What is $Var(X_t-X_s)$ if $X_t = \sqrt{t} Z$ where $Z \sim N(0,1)$
The answer is given by $(\sqrt{t}-\sqrt{s})^2$. How do they get this?
My thoughts:
$X_t\sim N(0,t)$ and $X_s\sim N(0,s)$
I usually can simply say that $Var(X_t-X_s)=Var(X_t)-Var(X_s)=t-s$. But this works for independent variable only. So why are these not independent?
On the other hand, Brownian Motion $W_t \sim N(0,t)$ has the property that $W_t-W_s \sim N(0,t-s)$
The answer is given by A.S, i.e. $Var[X_t-X_s]=Var[X_t]+Var[X_s]-2Cov[X_t,X_s]=t+s-2\sqrt{ts}$.

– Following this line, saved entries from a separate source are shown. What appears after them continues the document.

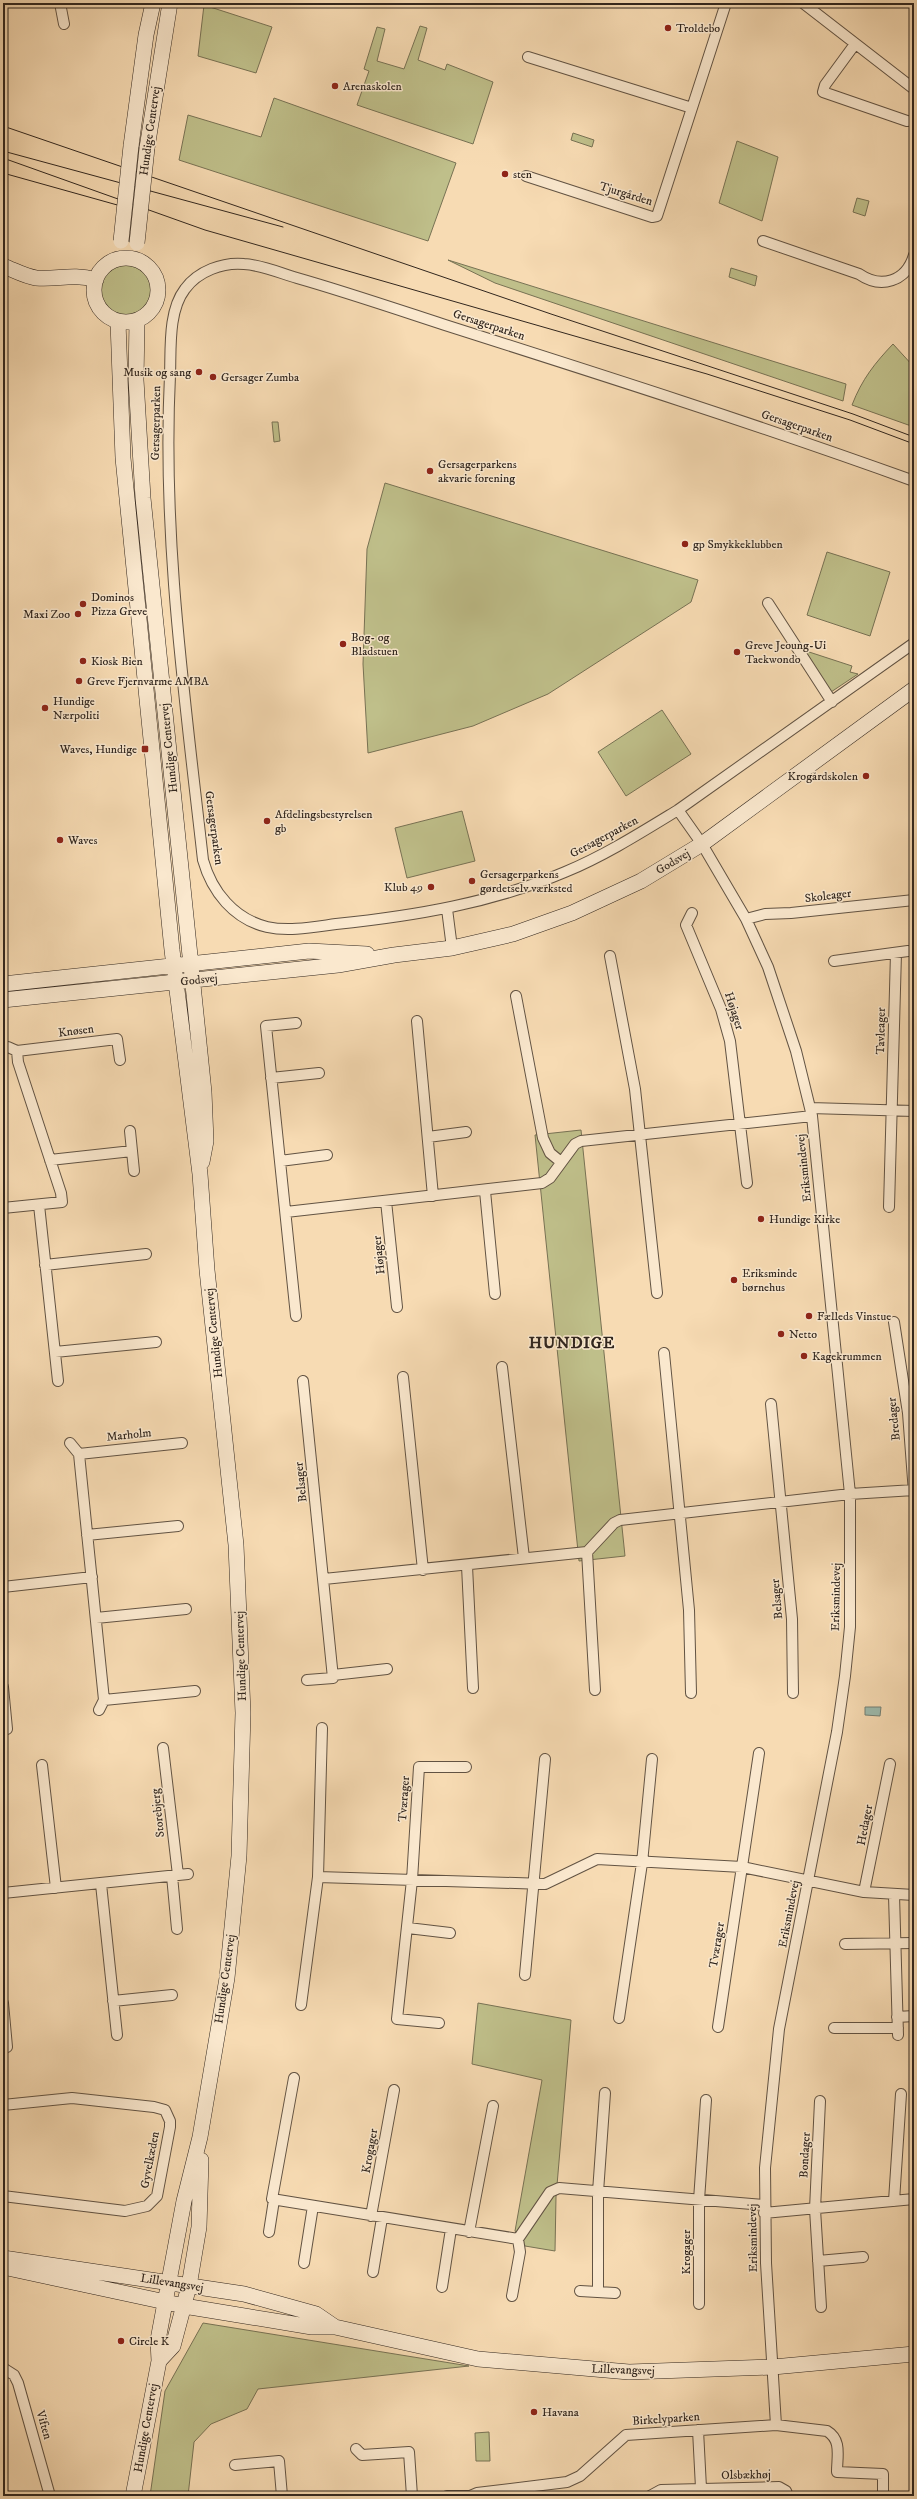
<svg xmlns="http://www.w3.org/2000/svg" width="917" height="2499" font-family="'IM FELL DW Pica',serif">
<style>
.green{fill:#bfbf8a;stroke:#787254}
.water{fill:#9dbbae;stroke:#727f74}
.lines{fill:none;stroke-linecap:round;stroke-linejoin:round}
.street-casing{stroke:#625343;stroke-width:12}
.secondary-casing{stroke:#31261e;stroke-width:16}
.street{stroke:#fae8ce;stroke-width:10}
.secondary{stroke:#fae8ce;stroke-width:15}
.tram{stroke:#31261e;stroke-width:1}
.secondary-bridge-casing{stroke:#31261e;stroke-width:16;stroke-linecap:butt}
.secondary-bridge{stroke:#fae8ce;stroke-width:15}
.poi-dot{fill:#8f2418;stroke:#fae8ce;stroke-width:1.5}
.labels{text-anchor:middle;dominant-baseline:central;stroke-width:3;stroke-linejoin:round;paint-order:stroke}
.poi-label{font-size:12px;fill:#31261e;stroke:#fae8ce;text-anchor:start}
.street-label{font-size:12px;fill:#31261e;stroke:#fae8ce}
.district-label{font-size:16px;font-weight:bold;letter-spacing:1px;fill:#31261e;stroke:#fae8ce}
</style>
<rect width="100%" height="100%" fill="#f7dbb3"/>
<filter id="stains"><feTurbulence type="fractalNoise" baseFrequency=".005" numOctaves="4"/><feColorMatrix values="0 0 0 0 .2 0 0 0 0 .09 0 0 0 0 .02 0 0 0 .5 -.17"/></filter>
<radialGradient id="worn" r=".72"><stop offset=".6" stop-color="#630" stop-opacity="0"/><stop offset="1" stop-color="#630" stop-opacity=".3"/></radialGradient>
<path class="green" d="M204,5L272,27L256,73L198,56Z
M420,26L427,28L418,60L445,70L447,64L493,82L473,144L357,105L369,71L364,69L377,27L385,29L377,61L404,69Z
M274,98L456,163L428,241L179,160L188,115L261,137Z
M573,133L594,140L592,147L571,140Z
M737,141L778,157L762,221L719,203Z
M857,198L869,201L865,216L853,212Z
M448,260L846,384L843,401L495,283Z
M99 290a26 26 0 1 1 52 0a26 26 0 1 1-52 0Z
M731,268L757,276L755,286L729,277Z
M893,344L914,367V427L852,405C862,379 875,363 893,344Z
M272,422H278L280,441L274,442Z
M385,483L698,580L691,602L548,694L473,726L368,753L363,664L367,549Z
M827,552L890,572L870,636L807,615Z
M803,650L852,666L850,672L858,674L831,692Z
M662,710L691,754L626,796L598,752Z
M462,811L475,861L407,878L395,828Z
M581,1130L625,1556L579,1561L535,1135Z
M478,2003L571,2020L556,2197L555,2251L525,2246L515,2231L542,2080L472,2064Z
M203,2323L469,2366L258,2389L247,2409L211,2424L194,2442L188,2496H150L165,2391Z
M489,2432L490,2461H476L475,2433Z"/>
<path class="water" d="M865,1707H881L880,1716L865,1715Z"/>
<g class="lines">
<defs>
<path id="street" d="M60,3L64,24
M803,3L914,89
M855,44L825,85L823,92L907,121
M528,57L692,108
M526,176L652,217L657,216L726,3
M763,241L859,274C881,289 906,282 914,255
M914,481C759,425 602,375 445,325C396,309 346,292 297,278C280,273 262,265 244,264C223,262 198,271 185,289C168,311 171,349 170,375C162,538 185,699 203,860C212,892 234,919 267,927C289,932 314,927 336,924C414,916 492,903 565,872C604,856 642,832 678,810L914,643
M768,603L832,702
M447,909L452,948
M692,913L686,925L721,1009L730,1041L747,1183
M746,919L765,914L791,913L914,900
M610,956L635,1089L657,1293
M834,961L908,951
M516,996L543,1138L550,1153L561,1162
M417,1021L433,1196
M296,1023L266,1026L296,1316
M8,1047L17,1051
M271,1078L319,1073
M810,1108L914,1111
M130,1131L134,1171
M428,1137L466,1132
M50,1160L132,1151
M280,1161L327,1155
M485,1191L495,1294
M386,1201L397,1307
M39,1205L58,1381
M889,1207L896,953
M3,1208L62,1202L61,1193L18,1062L17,1051L117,1039L120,1060
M286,1212L542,1183L550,1178L575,1144L581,1141L812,1116
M45,1265L146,1254
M894,1322L908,1413L914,1493
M55,1352L156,1342
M664,1353L689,1610L691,1693
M502,1367L524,1558
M403,1377L423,1570
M303,1381L333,1678L307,1680
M771,1404L792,1619L793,1693
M70,1443L79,1454
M182,1443L79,1454L104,1700L195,1691
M87,1535L178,1526
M587,1552L595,1690
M467,1566L473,1688
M324,1579L587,1552L614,1523L620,1520L850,1494L914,1490
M3,1587L92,1577
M96,1618L186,1609
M333,1675L387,1669
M3,1687L7,1729
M99,1710L104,1700
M163,1748L178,1875
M42,1765L56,1888
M172,1876L177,1929
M318,1877L545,1884L597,1859L742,1867L864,1892L914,1895
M101,1884L117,2035
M864,1892L890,1764
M3,1893L188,1874
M894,1895L898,2035
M408,1928L450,1933
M845,1944L914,1943
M525,1975L545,1759
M113,2001L172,1995
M3,2003L7,2047
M301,2005L318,1877L322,1728
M897,2017L914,2016
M619,2018L642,1863L652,1759
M439,2023L397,2019L412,1880L419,1767H466
M718,2027L759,1753
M834,2028H898
M294,2078L272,2199L518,2239L550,2192L559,2188L764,2205
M820,2101L815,2209L821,2307
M3,2105L72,2098L154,2107L165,2110L170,2121V2127L157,2196L147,2206L125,2211L3,2196
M894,2201L901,2094
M764,2213L914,2199
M371,2216L394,2090
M269,2232L274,2200
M469,2232L493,2106
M818,2261L863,2257
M304,2263L313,2206
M373,2272L382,2218
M442,2287L451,2229
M580,2291L615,2293
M598,2292V2192L605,2093
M512,2296L520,2252L518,2239
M699,2304V2200L706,2100
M3,2368L14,2375L18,2383L50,2496
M776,2425L827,2431C842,2440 837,2456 837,2472L883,2474V2496
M698,2430L701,2488
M356,2449L362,2455L409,2452L412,2496
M235,2465L279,2461L282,2496
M447,2496H468
M470,2496L477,2493L567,2482L580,2476L626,2435L776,2425L766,2263L765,2168L779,2029L837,1732L845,1676L850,1627V1494L812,1116L796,1051L768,967L746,919L702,844L678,810
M650,2496L661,2490L779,2487L786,2491L788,2496"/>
<path id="secondary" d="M131,146L146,35L153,3
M147,148L170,3
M94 290a32 32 0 1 1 64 0a32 32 0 1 1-64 0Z
M3,266C14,270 24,276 36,278C58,280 72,273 96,280
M137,321L136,380L143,498L204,1092L206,1141L202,1162
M118,322L123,458L172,950L200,1174L207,1270L236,1545L243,1713L239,1856L227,1978L200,2137L184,2201L158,2340L159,2361L133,2496
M3,984L309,951L367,954
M3,1000L338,965L394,955L452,948L513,934L572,913L641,881L702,844L914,689
M3,2258L244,2294L316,2314L335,2327
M3,2267L184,2306L312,2327H335L478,2359L629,2372L773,2367L914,2354
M159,2361L173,2346L189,2286L199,2227L201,2160"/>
</defs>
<use href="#street" class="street-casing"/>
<use href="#secondary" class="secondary-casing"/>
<use href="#street" class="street"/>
<use href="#secondary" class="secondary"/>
<path class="tram" d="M3,126L551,314L853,414L914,437
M3,151L283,227
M3,158L205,230L707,374L850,420L914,444
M3,173L128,208"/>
<defs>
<path id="secondary-bridge" d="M121,241L131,146
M137,243L147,148"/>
</defs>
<use href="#secondary-bridge" class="secondary-bridge-casing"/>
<use href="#secondary-bridge" class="secondary-bridge"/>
</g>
<g class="poi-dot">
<circle cx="668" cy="28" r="4"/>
<circle cx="335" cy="86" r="4"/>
<circle cx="505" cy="174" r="4"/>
<circle cx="199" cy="372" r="4"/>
<circle cx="213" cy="377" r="4"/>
<circle cx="430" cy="471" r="4"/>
<circle cx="685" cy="544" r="4"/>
<circle cx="83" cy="604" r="4"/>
<circle cx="78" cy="614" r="4"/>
<circle cx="343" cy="644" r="4"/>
<circle cx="737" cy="652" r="4"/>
<circle cx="83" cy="661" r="4"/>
<circle cx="79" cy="681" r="4"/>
<circle cx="45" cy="708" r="4"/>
<rect x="141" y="745" width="8" height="8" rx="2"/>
<circle cx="866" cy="776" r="4"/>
<circle cx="267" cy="821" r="4"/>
<circle cx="60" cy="840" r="4"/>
<circle cx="472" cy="881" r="4"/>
<circle cx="431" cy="887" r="4"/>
<circle cx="761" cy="1219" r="4"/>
<circle cx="734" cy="1280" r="4"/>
<circle cx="809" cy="1316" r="4"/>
<circle cx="781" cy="1334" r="4"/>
<circle cx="804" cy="1356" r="4"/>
<circle cx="121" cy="2341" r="4"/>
<circle cx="534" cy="2412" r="4"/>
</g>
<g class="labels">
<g class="poi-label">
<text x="676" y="28">Troldebo</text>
<text x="343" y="86">Arenaskolen</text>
<text x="513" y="174">sten</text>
<text x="191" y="372" text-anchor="end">Musik og sang</text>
<text x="221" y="377">Gersager Zumba</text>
<text x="438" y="464">Gersagerparkens<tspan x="438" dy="14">akvarie forening</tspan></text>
<text x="693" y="544">gp Smykkeklubben</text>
<text x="91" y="597">Dominos<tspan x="91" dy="14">Pizza Greve</tspan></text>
<text x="70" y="614" text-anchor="end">Maxi Zoo</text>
<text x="351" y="637">Bog- og<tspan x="351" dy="14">Bladstuen</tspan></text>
<text x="745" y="645">Greve Jeoung-Ui<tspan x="745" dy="14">Taekwondo</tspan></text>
<text x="91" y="661">Kiosk Bien</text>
<text x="87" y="681">Greve Fjernvarme AMBA</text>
<text x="53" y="701">Hundige<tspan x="53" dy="14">Nærpoliti</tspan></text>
<text x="137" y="749" text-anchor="end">Waves, Hundige</text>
<text x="858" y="776" text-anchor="end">Krogårdskolen</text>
<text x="275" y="814">Afdelingsbestyrelsen<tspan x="275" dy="14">gb</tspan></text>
<text x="68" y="840">Waves</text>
<text x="480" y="874">Gersagerparkens<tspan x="480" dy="14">gørdetselv værksted</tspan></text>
<text x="423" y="887" text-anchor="end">Klub 49</text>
<text x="769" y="1219">Hundige Kirke</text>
<text x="742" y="1273">Eriksminde<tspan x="742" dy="14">børnehus</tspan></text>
<text x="817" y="1316">Fælleds Vinstue</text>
<text x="789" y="1334">Netto</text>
<text x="812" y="1356">Kagekrummen</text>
<text x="129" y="2341">Circle K</text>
<text x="542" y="2412">Havana</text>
</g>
<g class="street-label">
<text transform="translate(150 131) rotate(-82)">Hundige Centervej</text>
<text transform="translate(626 194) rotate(17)">Tjurgården</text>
<text transform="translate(489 325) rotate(18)">Gersagerparken</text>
<text transform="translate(156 423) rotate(-89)">Gersagerparken</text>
<text transform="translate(797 426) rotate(19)">Gersagerparken</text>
<text transform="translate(169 748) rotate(-96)">Hundige Centervej</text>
<text transform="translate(214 828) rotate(82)">Gersagerparken</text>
<text transform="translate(604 837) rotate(-28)">Gersagerparken</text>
<text transform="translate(673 862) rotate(-31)">Godsvej</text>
<text transform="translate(828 896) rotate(-7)">Skoleager</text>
<text transform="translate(199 980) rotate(-6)">Godsvej</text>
<text transform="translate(734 1011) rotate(72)">Højager</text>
<text transform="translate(76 1031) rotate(-7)">Knøsen</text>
<text transform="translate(881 1031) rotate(-89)">Tavleager</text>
<text transform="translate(804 1168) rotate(-96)">Eriksmindevej</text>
<text transform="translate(379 1255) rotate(-96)">Højager</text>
<text transform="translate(214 1333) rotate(-96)">Hundige Centervej</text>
<text transform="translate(894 1419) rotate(-96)">Bredager</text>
<text transform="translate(129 1435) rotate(-6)">Marholm</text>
<text transform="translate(301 1482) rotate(-96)">Belsager</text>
<text transform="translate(836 1597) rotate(-89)">Eriksmindevej</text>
<text transform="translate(777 1599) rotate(-95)">Belsager</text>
<text transform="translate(241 1656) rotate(-92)">Hundige Centervej</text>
<text transform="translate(404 1799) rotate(-86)">Tværager</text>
<text transform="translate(158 1813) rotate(-96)">Storebjerg</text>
<text transform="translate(865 1825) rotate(-79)">Hedager</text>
<text transform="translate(789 1914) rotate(-79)">Eriksmindevej</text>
<text transform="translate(717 1945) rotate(-81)">Tværager</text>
<text transform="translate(225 1979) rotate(-82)">Hundige Centervej</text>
<text transform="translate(370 2151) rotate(-80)">Krogager</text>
<text transform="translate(805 2155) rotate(-87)">Bondager</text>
<text transform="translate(150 2160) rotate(-79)">Gyvelkæden</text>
<text transform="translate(753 2238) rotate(-91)">Eriksmindevej</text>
<text transform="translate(686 2252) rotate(-90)">Krogager</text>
<text transform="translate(172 2283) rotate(9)">Lillevangsvej</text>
<text transform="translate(623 2370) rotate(2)">Lillevangsvej</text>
<text transform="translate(666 2419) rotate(-4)">Birkelyparken</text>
<text transform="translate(44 2425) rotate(74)">Viften</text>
<text transform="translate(146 2428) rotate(-80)">Hundige Centervej</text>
<text transform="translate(746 2475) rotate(-1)">Olsbækhøj</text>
</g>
<g class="district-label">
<text x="572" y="1343">HUNDIGE</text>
</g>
</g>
<rect width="917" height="2499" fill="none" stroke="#f7dbb3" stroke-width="16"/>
<rect x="4" y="4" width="909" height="2491" fill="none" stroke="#31261e" stroke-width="2"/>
<rect x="8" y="8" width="901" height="2483" fill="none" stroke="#31261e"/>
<rect width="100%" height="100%" filter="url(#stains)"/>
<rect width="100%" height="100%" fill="url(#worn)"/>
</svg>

To your question why $Var[X_t-X_s]\neq Var[W_t-W_s]$:
Note that indeed both $X_t$ and $W_t$ follow Gaussian process, $X_t\sim W_t\sim \mathcal{N}(0,t)$. However, $X_t-X_s=(\sqrt{t}-\sqrt{s})Z\neq (\sqrt{t-s})Z=X_{t-s}$, so it doesn't have stationary increments in contrast to Brownian motion.
Moreover, $X_t-X_s=(\sqrt{t}-\sqrt{s})Z$ is not independent from $X_s$, so it doesn't have independent increments in contrast to Brownian motion.
Brownian motion is a L\'evy process + a Gaussian process. While $X$ is only a Gaussian process.
Also note that $X$ is not an adapted process like Brownian motion.